The final time of 2:13.07 when rounded to fifths of a second, equaled the course mark for 1 3/8 miles on the grass. The splits were incredibly consistent throughout, with the last eighth going in :12.14. Those who backed Perfect Sting with win tickets got $12 back for a $2 investment. The $629,200 winner's share made the Red Ransom--Valid Victress 4-year-old a millionaire twice over, pushing her career earnings to $2,082,042. She has entered the winner's circle a remarkable 13 times from 19 lifetime starts, and five-for-six for 2000.
Orseno, winning his first Breeders' Cup race in his fifth try (he was to win his second 30 minutes later with Macho Uno in the grade I Juvenile), seemed poised and expectant more than surprised. "You run horses who you think belong. You work all year, and you hope the outcome is this," he said. "To accomplish something like this, there aren't words. She proved she was a champion just like we thought. She's been exceptional all year and done everything we asked. We expected her to win but you still have to run the race, and we're all proud of her."
Bailey, unlike Orseno, is no stranger to winning Breeders' Cup events. Perfect Sting marked his 10th such winner, and Macho Uno became his 11th, tying him with Pat Day for the all-time lead. Bailey, who piloted Soaring Softly to victory in the inaugural running of the Breeders' Cup Filly & Mare Turf at Gulfstream last year, remains the only jockey to win the race. "I didn't know how effective she was going to be going a-mile-and-three," Bailey noted. "I rode her conservatively in the beginning. There was more speed than I anticipated so I was further back than anticipated. But when I felt she had enough to get us to the wire, I cut her loose. She's got a lot of ones by her name for a reason. Every time they came to her she gave me a little more."
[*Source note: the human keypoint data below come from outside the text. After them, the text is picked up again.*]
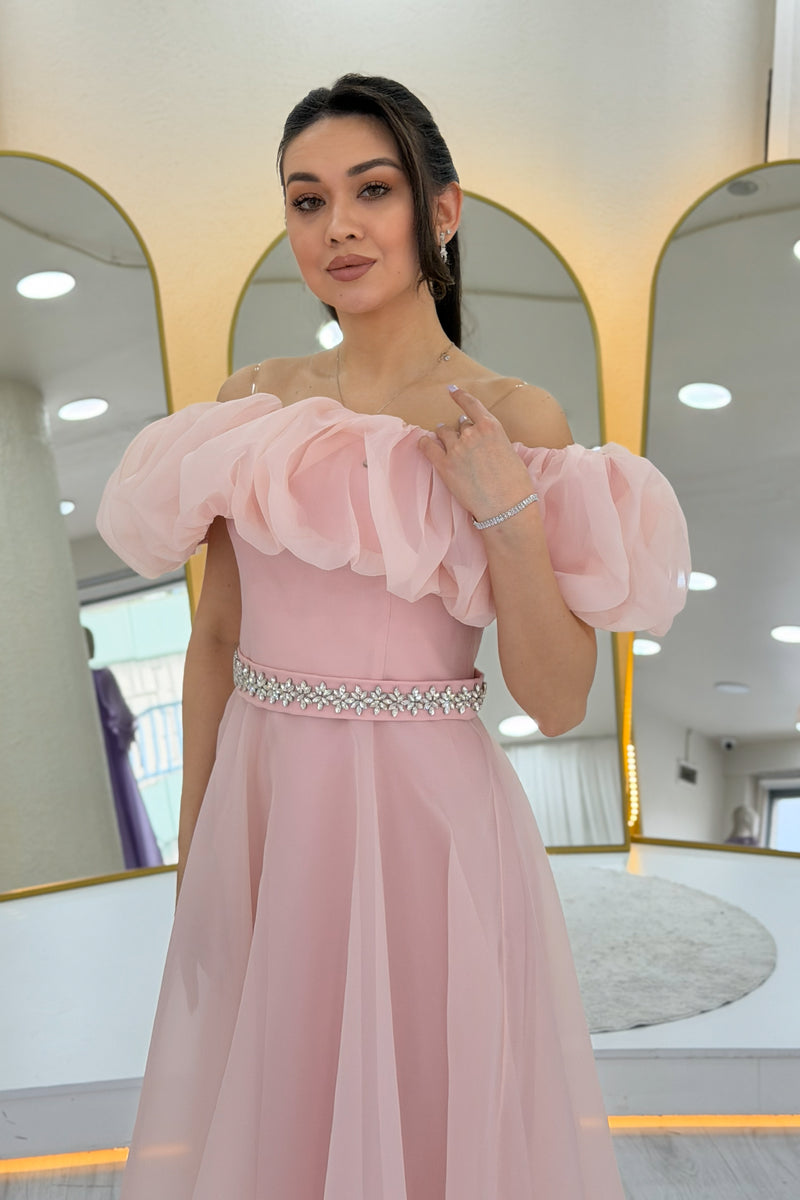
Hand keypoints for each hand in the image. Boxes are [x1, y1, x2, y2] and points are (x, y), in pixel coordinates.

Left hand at [417, 386, 534, 522]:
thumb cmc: (515, 484)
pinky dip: (425, 443)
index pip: (471, 404)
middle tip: (461, 440)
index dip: (460, 395)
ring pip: (442, 432)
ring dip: (443, 435)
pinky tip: (424, 443)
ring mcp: (456, 449)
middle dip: (459, 430)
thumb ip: (493, 441)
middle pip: (459, 424)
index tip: (452, 389)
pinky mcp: (444, 466)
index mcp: (491, 427)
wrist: (506, 506)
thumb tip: (483, 441)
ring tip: (443, 440)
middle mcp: (472, 433)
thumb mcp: (509, 452)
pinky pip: (427, 447)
The embattled Stronach, who led his champion into the winner's circle, doubles as her breeder and triples as the owner of seven racetracks nationwide. Embroiled in controversy after pulling his properties out of the National Thoroughbred Racing Association just a week earlier, Stronach appeared happy yet preoccupied all at once, as if events were moving too quickly. "It's written in the stars that good horses will win if they get the luck," Stronach said. "Sometimes you have to dream. I am the leading owner this year and it takes a great trainer to accomplish that--Joe has done a great job. Perfect Sting is just perfect. The only race she lost she gave weight, and weight has a bearing on things."
As for Spanish Fern, attending veterinarian Dr. Ken Reed observed swelling in her left rear leg back at her Churchill Downs barn, and she was transported to Lexington's Rood & Riddle Clinic. There, a fracture was found on the left side of her pelvis. After being stabilized for a time, Spanish Fern began hemorrhaging, and died from internal bleeding at 9:30 p.m.
Stronach and his son Andy will make the determination as to whether Perfect Sting will be brought back to the racetrack as a 5-year-old, or taken to the breeding shed. It is a perfect position to be in, although those who saw her championship form on this day will likely think it a crime if the bay beauty doesn't return to pull off another caper or two.